Утром отец уехал в тайгу собирать по скитам кержацкие голоса да по колхозным бригадам – голоса страдников, чтобы иметь в отчёте те, необходимые и неизменные, девяносто девять и девять десятых. А мы вынесли из кладовки запасную оконную раму и вставили её на место прежней. Не сделай этого, заели бы нас комары: конец июня – время комариное.

И ещё одно:

Случилось это годом, может, позже. На Милюковский лесокомбинат вербовались со всей страны, из западной её части особенно. Для комбината работники такие в большинстве своём обузой лишь являлись, и начальство в страдную пору старалось растолкать их по соседним сёлам, убивая, что называется, двух зайцев: посёлок освобождался на какой-то срок от лишних ртов и преступлений, а сёлам как бы оказывалась помощь шефская. Имя легиону было такое: вербованные или мобилизованные; на языке старух получалось чуть иначе: облизованные. Сельских бичей тогда ещё не было, появятся позже. На местных эти «помощники» не задирались – побаивались, сидели по баракам, пили всё, что разливалось, играли в карты и проблемы свои внутренние, распри ли, решали поножовщиной. В сезон летнего наплыва «верботы» – барака три в Каменске ими набивалось – зарезанных или лишённых жизни по-иному было, как правило, человека три-четыре, и отец только успевал их, убийц и убиенных, увозить в Елисейск, сопровождать ли. С одной нагой, клеёнкой прикрытой, исполосованной «розочкой» женщиной и мне довелось как-то в «воронке» ехать в город. Вёз отец бывшую женщину в морг, а меня – в больницу с готовым лопнуть аппендиксом. Там же, в «воронке», в наручниках сидел и злодей – небольшого роста, бородатый, подавленный, вероятно, событием, паренёк. Запомнил больше женщину я, труп её, вернее.

И вот как-то раз – мама уехала тогда в Новую Мангазею хоронить свою первую свекровь, – ночью, проснулись мы от того, что в дом кто-то вошёл. Ночь светла – их видно: двое. Каким способом удалось им снять с петель сенную дверь, не знаю, так тайной и остался для меня этот воровской приём. А дверь, что в дом, не закрывали мы обычно, к тому же той ночью был с нами отец, уже затемно приехавший из города. Они вошли, возле порога тормознули: приглядываются. Мы с братом онемели от ужаса, и засыпали, правда, в страхе, по крайней мере я, так как рассказывали, изощряясь, друг другу на сон грядущий истории, одну круче другой: про вурдалаков, про человеческие ногти в котлетах, купленных на базаре, про руку человеческую под подушкой и прочую дребедень. А сестра, та тоже не от радости, заверещала: «И-и-и-и-и-и!» – только Лазаря поднимать. И тут же в комнате отца кровать: скрип-скрып. Вышел отец в прихожую, в белом нижнем белье, предстал перед визитёрами и спросил у них спокойно:

– И что вам тут понадобилось?

Появление отца для них оказалось явно неожиданным – гости замешкались, а после паузы один из них и говорит:

– Стакан, хозяин, не найдётся? – сказал и обмяк, обмяк и осел вдоль притолоки.

Другой сказал:

– Ук-к, – и вылетел в сени, обронив в полёте нож, а миновав скоренько по воздуху сени, сломал дверь кладовки.

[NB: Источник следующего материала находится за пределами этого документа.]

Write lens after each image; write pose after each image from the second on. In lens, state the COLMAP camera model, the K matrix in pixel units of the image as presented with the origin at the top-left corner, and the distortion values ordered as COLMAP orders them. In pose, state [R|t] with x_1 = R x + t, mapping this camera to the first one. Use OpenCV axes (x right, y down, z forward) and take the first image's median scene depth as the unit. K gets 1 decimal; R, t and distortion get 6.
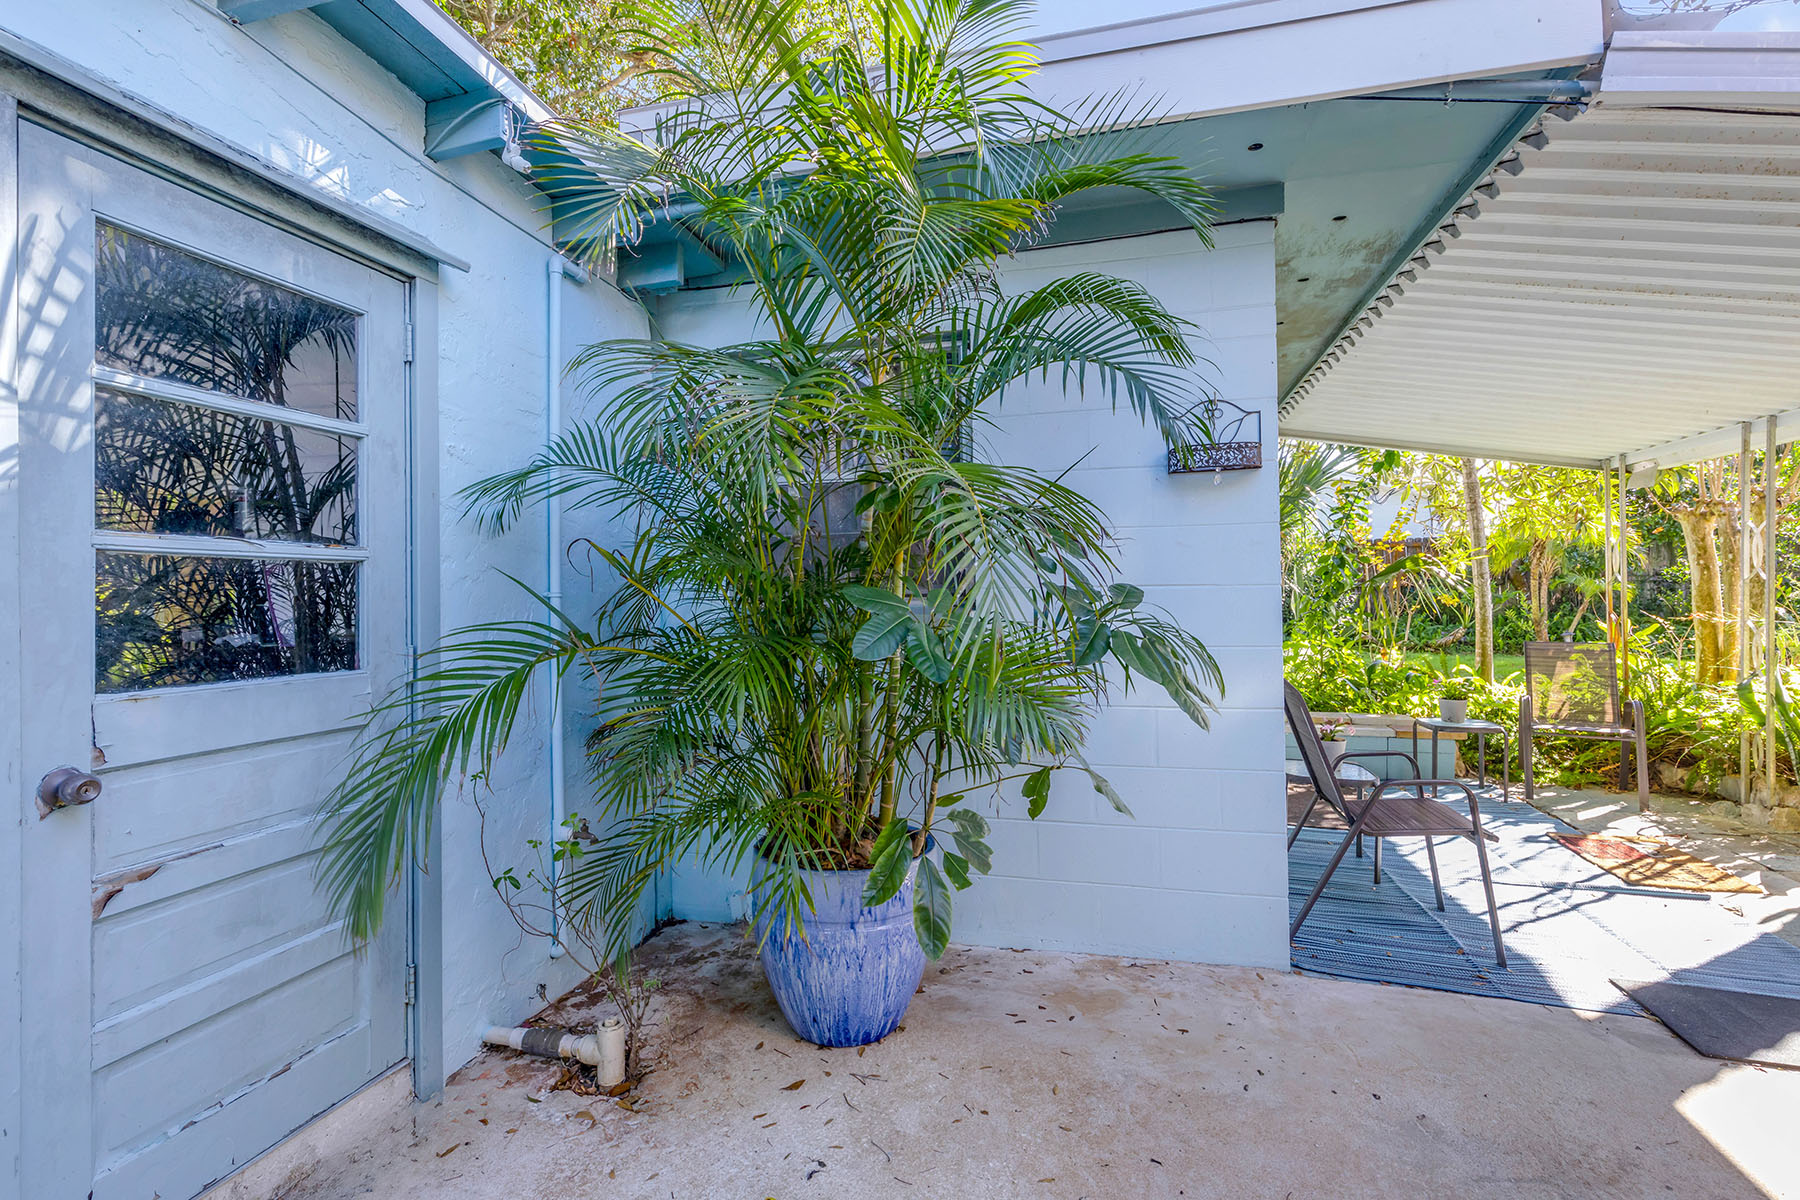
lens RADIAL K [[827.9, 0, 882.8], [0, 827.9, 595.0], [0, 0, 1]] dist [0.002409, -0.000337]
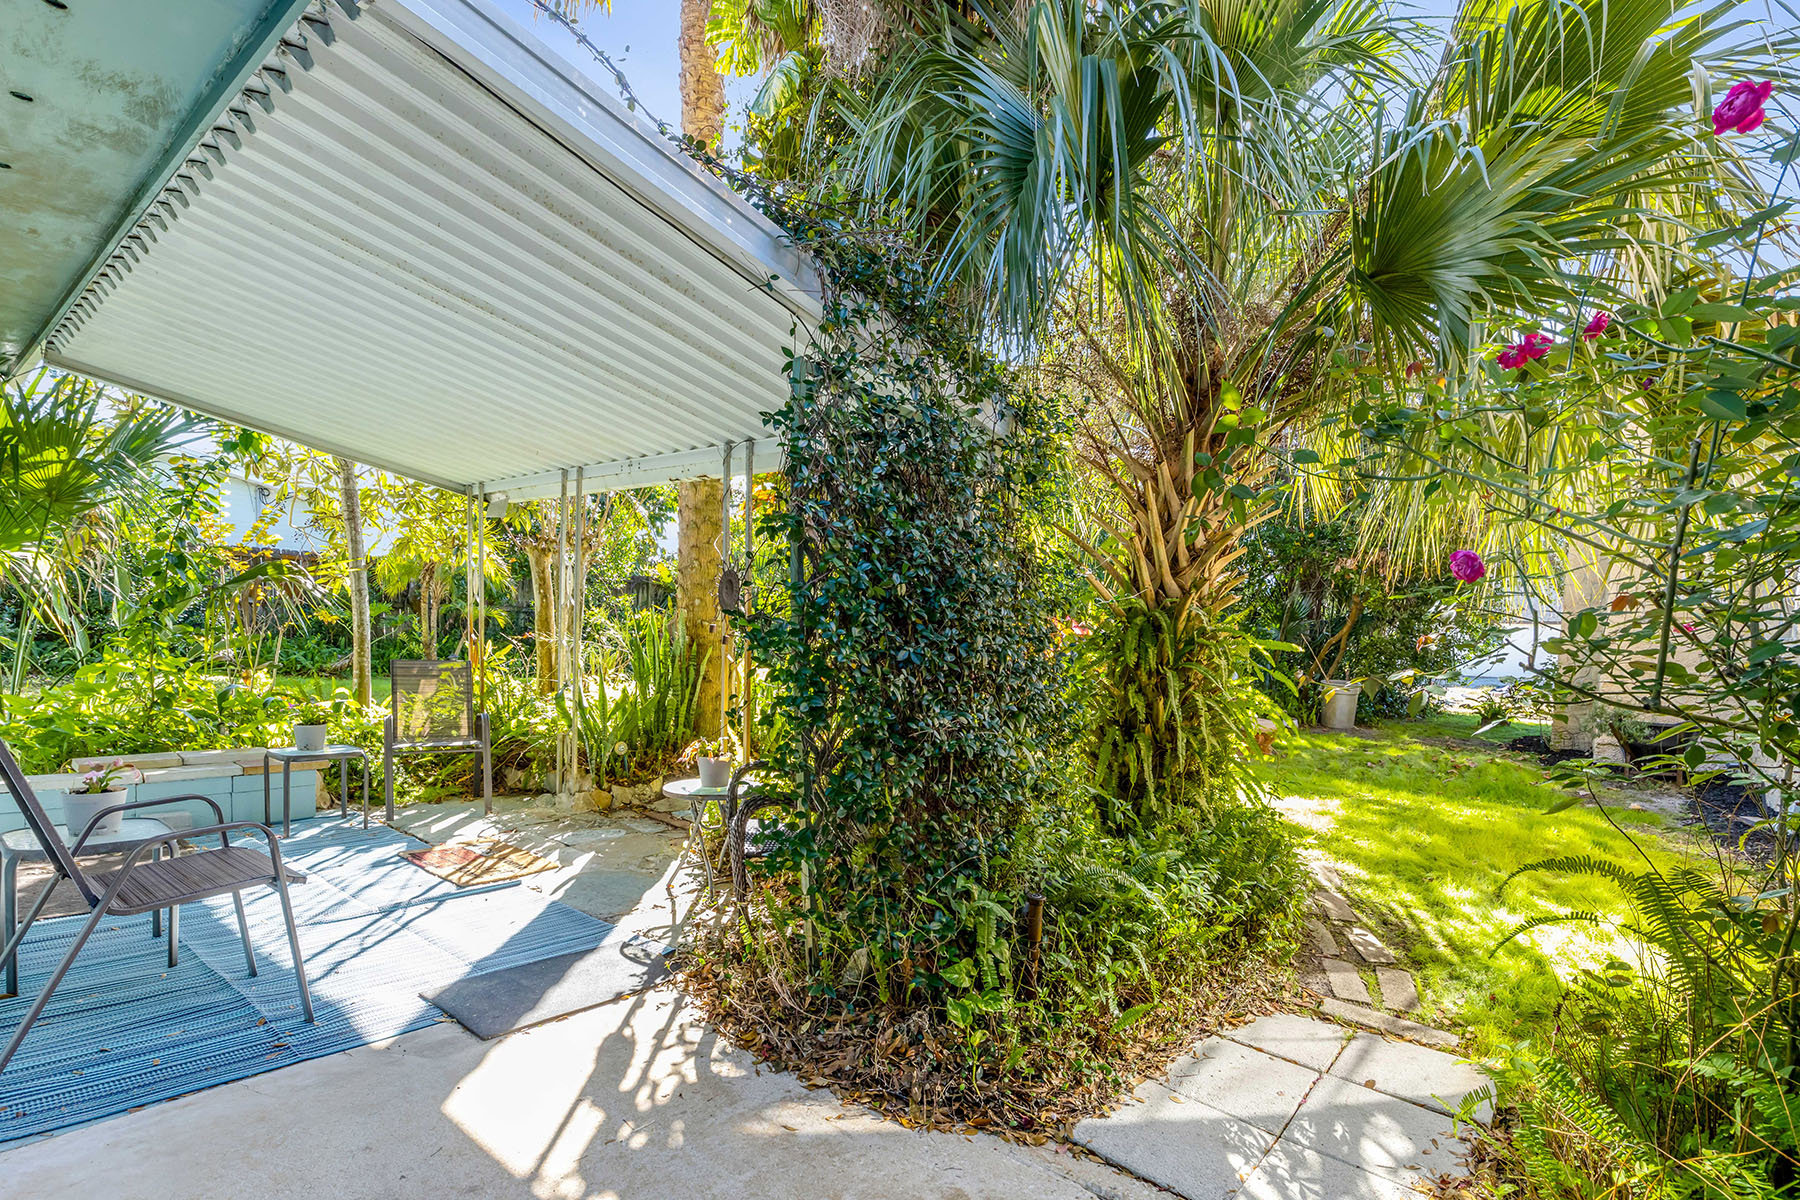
lens RADIAL K [[870.9, 0, 938.0], [0, 870.9, 696.0], [0, 0, 1]] dist [0.000867, 0.000350]
pose [[0.376017, -0.041212, 0.925696, 0.078255], [-0.040907, 0.997298, 0.061016, 0.011051], [-0.925709, -0.060811, 0.373316, 0.031700]]
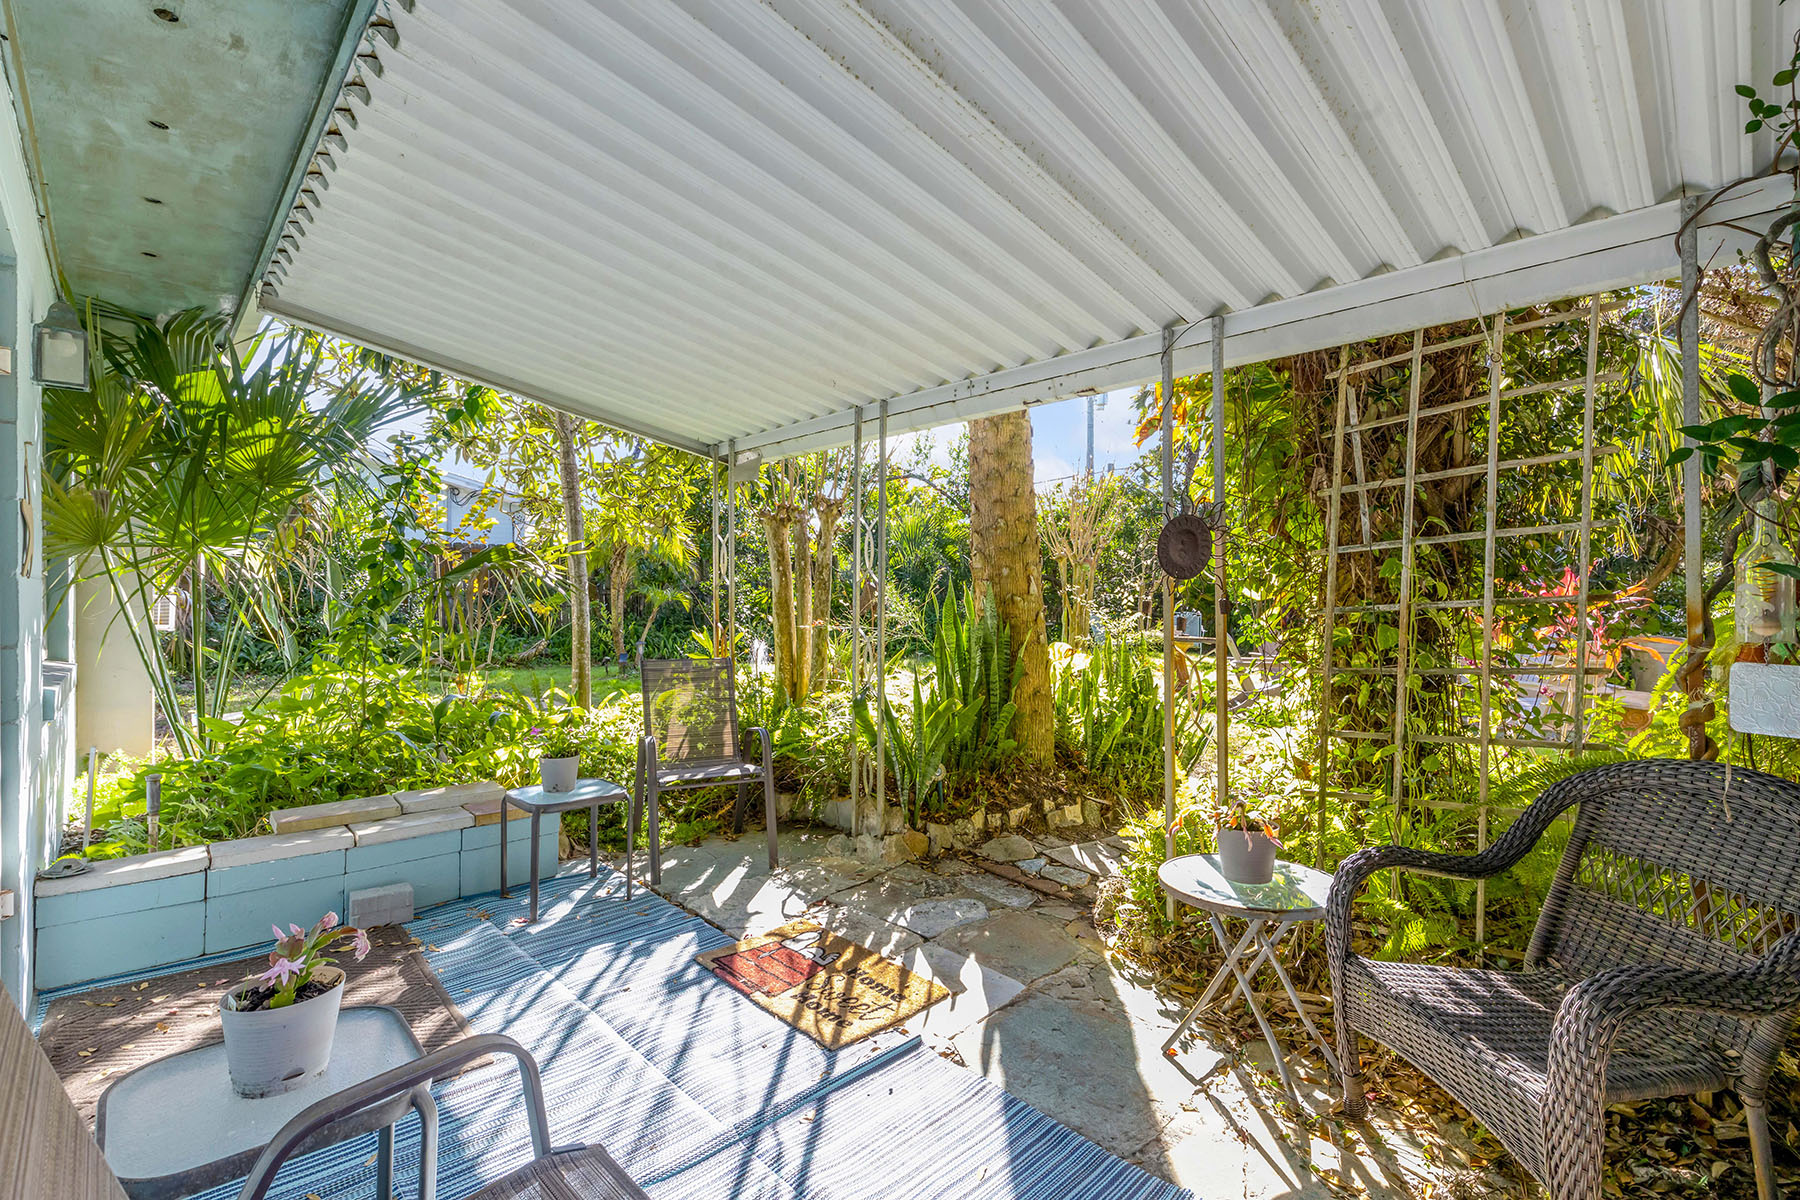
lens RADIAL K [[870.5, 0, 952.8], [0, 870.5, 588.4], [0, 0, 1]] dist [0.009195, -0.001614]
pose [[0.494047, 0.019843, 0.869209, 0.236368], [-0.001708, 0.999760, -0.021853, 0.007147], [-0.869433, 0.009311, 0.493962, 0.383457]]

Отец – следом, ухватив за воротник рубахи, вытащил волоком его за ворота, затем уволок туда же и второго, вернулся и, проходя возле нас, обронил:

– Спите… ладно.

Сенную дверь на место ставили назавтра. Мы с братом трудились, а отец всё стоял бездвижно на крыльце и разглядывал праздно косяк. Потом:

– Понятно, – вдруг сказал.

– Чё? – спросил брат.

– Ничё, – буркнул отец, с крыльца спустился и – на улицу.

«Ладно», – подумал я и спел песенку:

«Мы бредём по Уругваю, ночь – хоть выколи глаза, слышны крики: раздевают! Ой, не надо, я сама…» – и ещё что-то спел. А отец – тот ушёл, но недалече, вернулся – и день досиживать пришлось мне в картофельном поле.